Es importante que irrumpamos las aulas vestides de lenguaje no sexista, cual artistas performáticos, que lo hagamos chocar con el discurso escolar establecido, y hasta incluso ponerlo en escena para pensarlo colectivamente, hacerle preguntas (y hacernos preguntas), pensar en qué nos pasa cuando lo escuchamos porque todo esto tiene un trasfondo mucho más complejo. La utilización del lenguaje inclusivo debe ir acompañado de una implementación de educación sexual integral (ESI) con perspectiva de género. Es decir, entender y explicar las generalidades, los estereotipos que envuelven a los géneros, y la pluralidad de identidades que se ven desplazadas por el uso del genérico, que casualmente es el masculino. Así, les estudiantes tendrán el espacio para constituir por sí soles la idea del lenguaje inclusivo, porque el lenguaje representa y si elles no se sienten identificades, el lenguaje les encasilla y les reprime no sólo como individuos e integrantes de una sociedad sino como personas pensantes y sintientes.
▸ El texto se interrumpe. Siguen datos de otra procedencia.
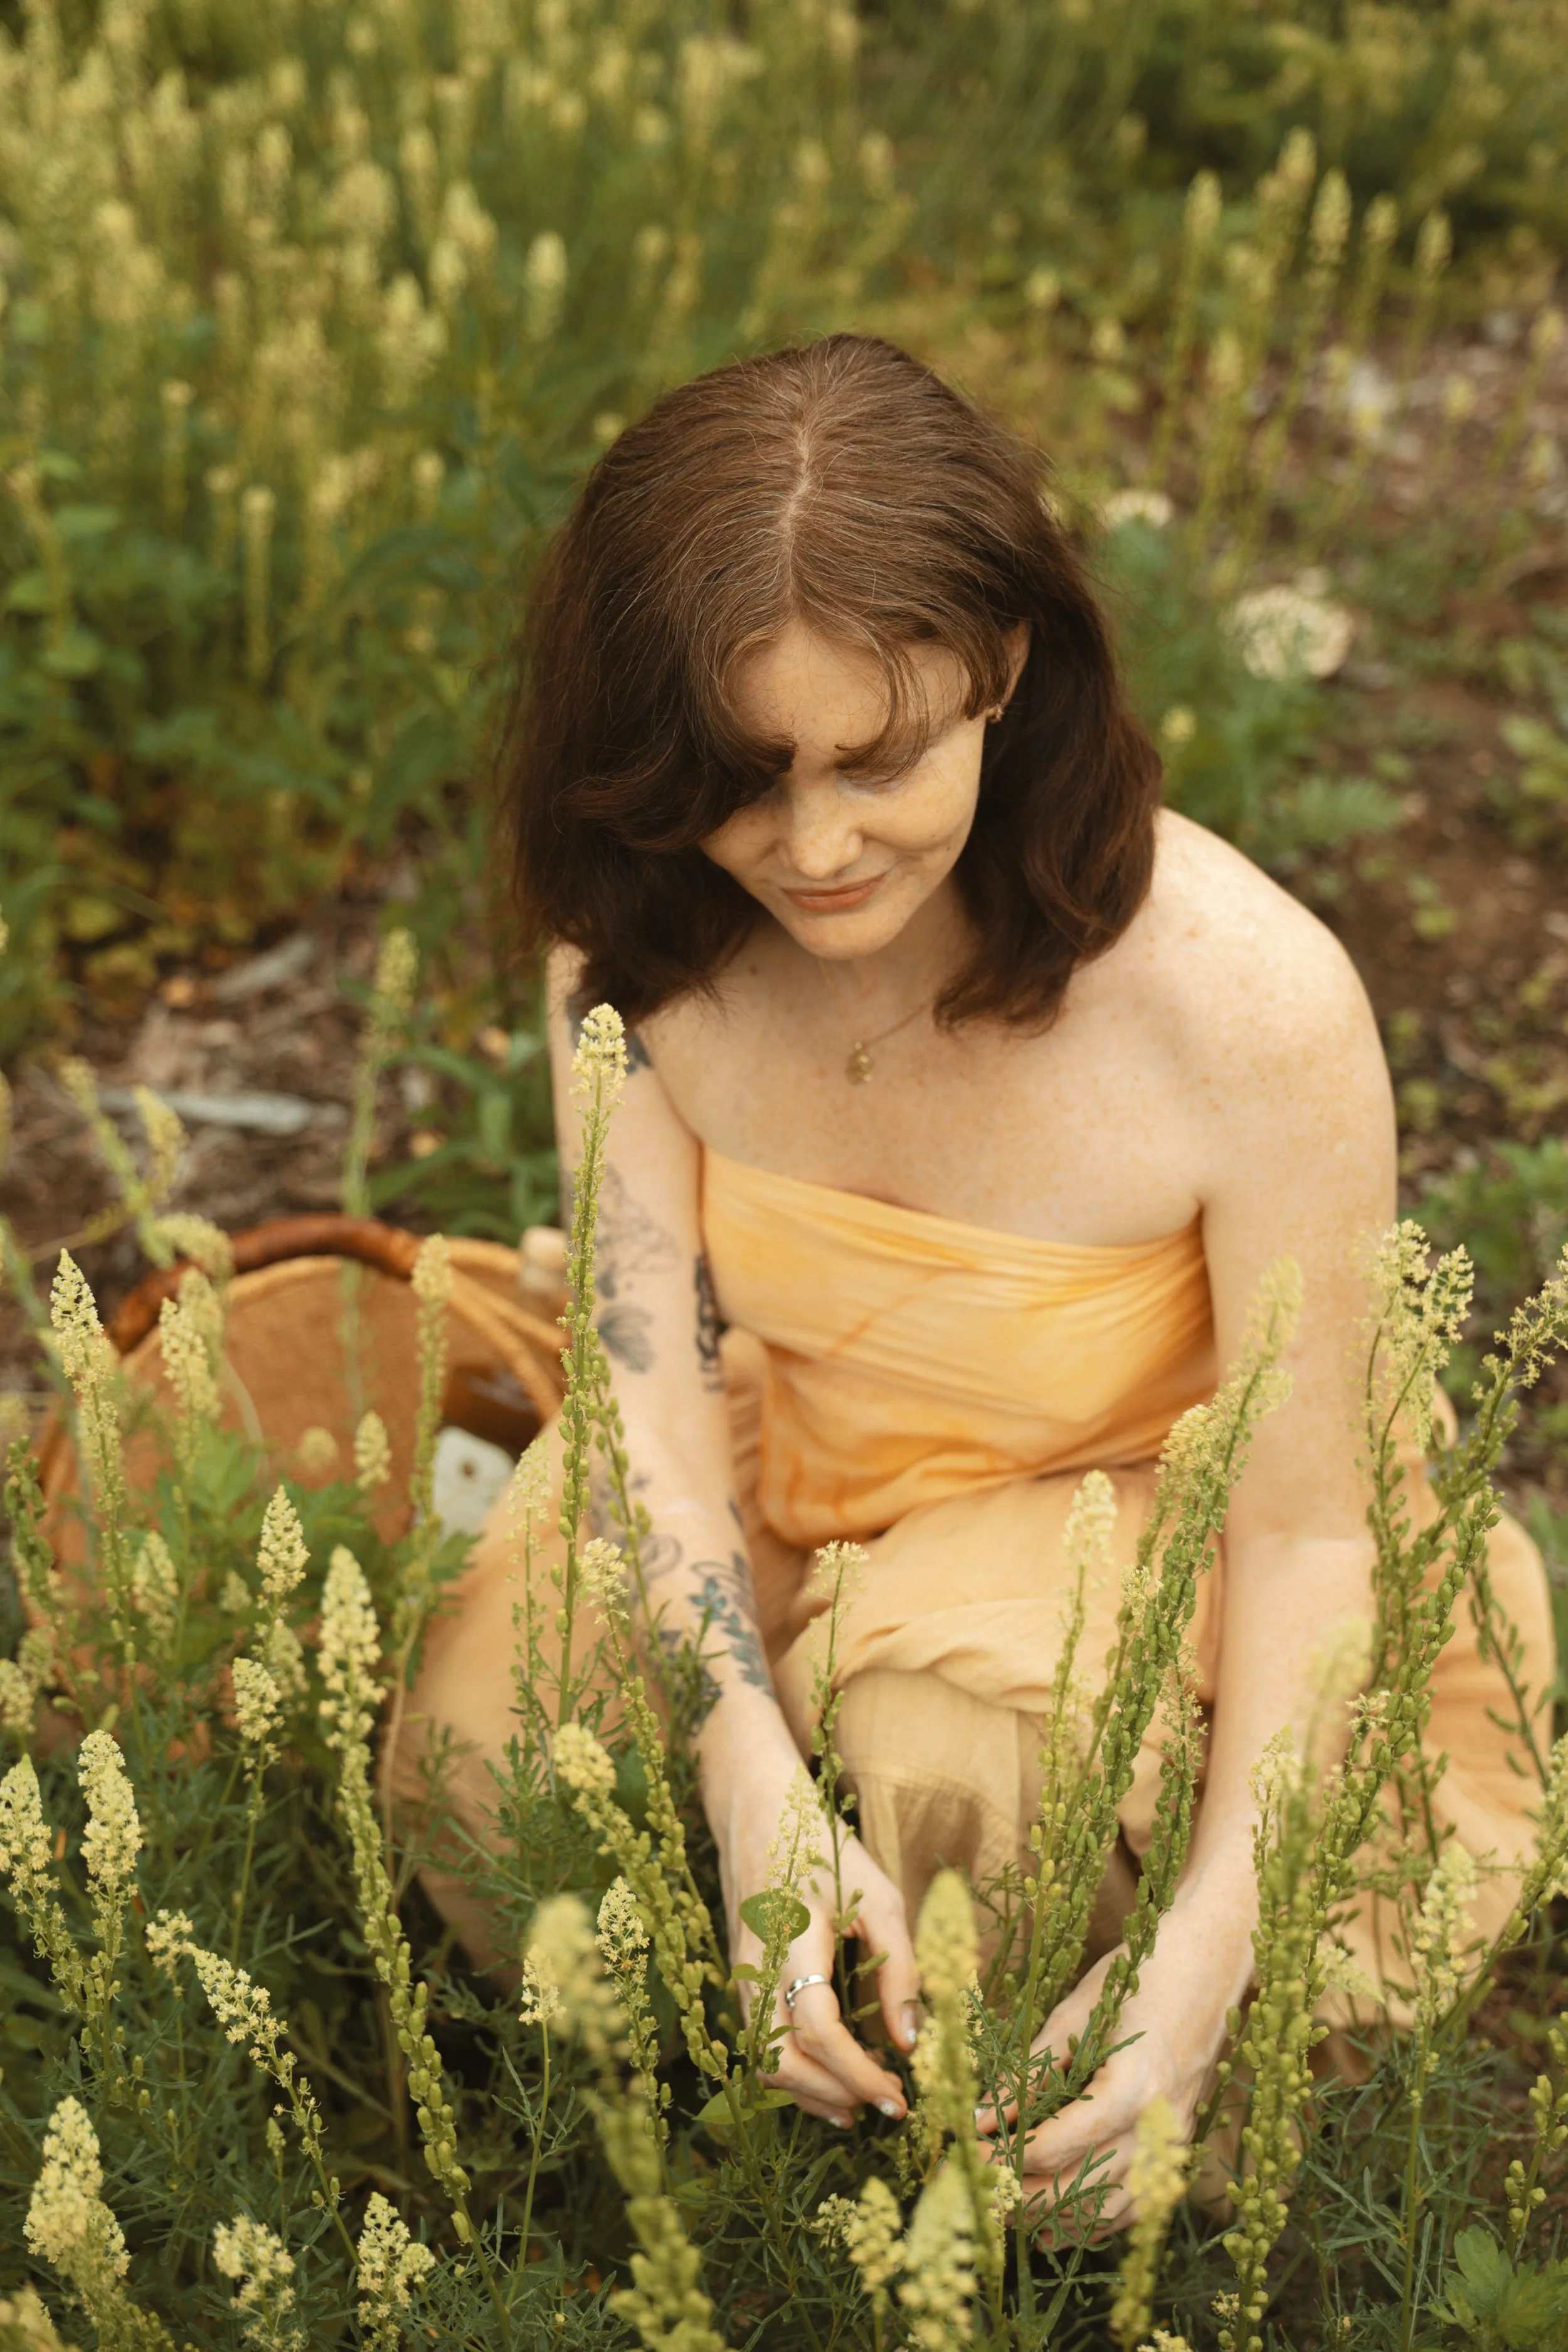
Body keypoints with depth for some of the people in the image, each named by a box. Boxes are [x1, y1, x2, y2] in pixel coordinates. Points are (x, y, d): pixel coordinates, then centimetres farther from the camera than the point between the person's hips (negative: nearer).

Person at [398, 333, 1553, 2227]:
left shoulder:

En este sentido, seguir implementando el lenguaje sexista en las aulas implica un posicionamiento ideológico ligado a estructuras que, de forma simbólica, ejercen violencia sobre las subjetividades y los cuerpos. “La felicidad de poder trabajar con lenguaje inclusivo no binario en el aula y con léxico específico de la Ley de Identidad de Género (como ‘autopercepción’, ‘despatologización, ‘identidad de género’ y ‘trato digno’), provoca una sensación de confianza y deconstruye la violencia institucional que se instala por defecto en nuestras prácticas”, explica Claudio Bidegain, en “Educación Sexual Trava/Transfeminista con la Lengua (y la Literatura)” (artículo en prensa).